Più di 2 milioni di giovani (23,9%)
non hanno un lavoro, né studiano

«Il rischio concreto è che un'intera generazione venga spinta ai margini della società e dello Stato, con conseguenze gravi sull'economia e sulla fiducia nei confronti del futuro e del proprio paese, conseguenze che possono anche minare la coesione sociale».

«Il rischio concreto è che un'intera generazione venga spinta ai margini della società e dello Stato, con conseguenze gravi sull'economia, com'è evidente, e sulla fiducia nei confronti del futuro e del proprio paese, conseguenze che possono anche minare la coesione sociale».

Così il coordinatore nazionale di Anci Giovani e sindaco di Dogliani, Nicola Chionetti, commenta al sito dell'Anci il rapporto annuale dell'Istat, secondo cui l'Italia ha «la quota più alta d'Europa» di giovani tra i 15 e i 29 anni che né lavorano, né studiano.

«Nel 2012 infatti il numero dei ragazzi, chiamati Neet (Not in education, employment or training), è salito a 2 milioni e 250 mila, dopo che il tasso di disoccupazione tra i giovani è aumentato di 5 punti percentuali dal 2011 al 2012», argomenta Chionetti.

Che sottolinea come «l'altro elemento drammatico riguarda la percentuale dei giovani (tra i 20 e i 34, laureati o diplomati) che entro tre anni dalla conclusione del proprio ciclo di studi trovano occupazione, cioè il 57,6 per cento rispetto alla media europea del 77 per cento».

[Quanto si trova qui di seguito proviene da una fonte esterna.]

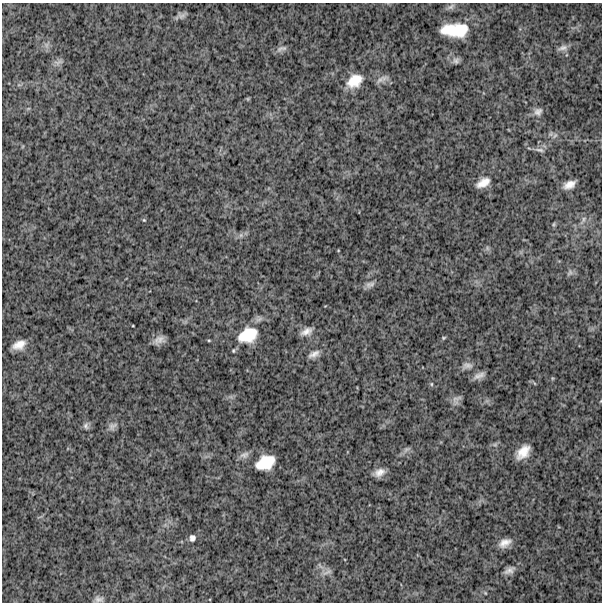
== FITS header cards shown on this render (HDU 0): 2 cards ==
NAXIS1  =                  600
NAXIS2  =                  600

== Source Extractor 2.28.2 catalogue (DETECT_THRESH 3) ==
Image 600 x 600 px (HDU 0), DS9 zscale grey, 1 PNG px = 1 image px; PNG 604 x 604 px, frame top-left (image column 1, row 600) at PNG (2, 3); no overlay
Background 1460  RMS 240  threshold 730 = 3 sigma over >= 5 px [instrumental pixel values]
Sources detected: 46; all 46 listed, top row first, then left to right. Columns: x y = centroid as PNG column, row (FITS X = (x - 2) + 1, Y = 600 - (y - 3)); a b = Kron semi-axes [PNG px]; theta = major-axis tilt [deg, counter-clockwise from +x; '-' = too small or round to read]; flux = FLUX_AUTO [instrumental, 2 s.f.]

«Penso che in questo momento sia necessario concentrarci sia sulle misure per superare questa fase di emergenza economica sia sul modello di Paese che vogliamo per il domani. Ed è per questo che l'Anci Giovani - ricorda il leader degli amministratori under 35 - vuole dare il proprio contributo relativamente al ruolo che i Comuni e, più in generale, le autonomie locali devono ricoprire per contribuire il più possibile alla creazione di possibilità di sviluppo e lavoro, nella convinzione che per fare ciò ci si debba sforzare di immaginare una pubblica amministrazione moderna e anche innovativa».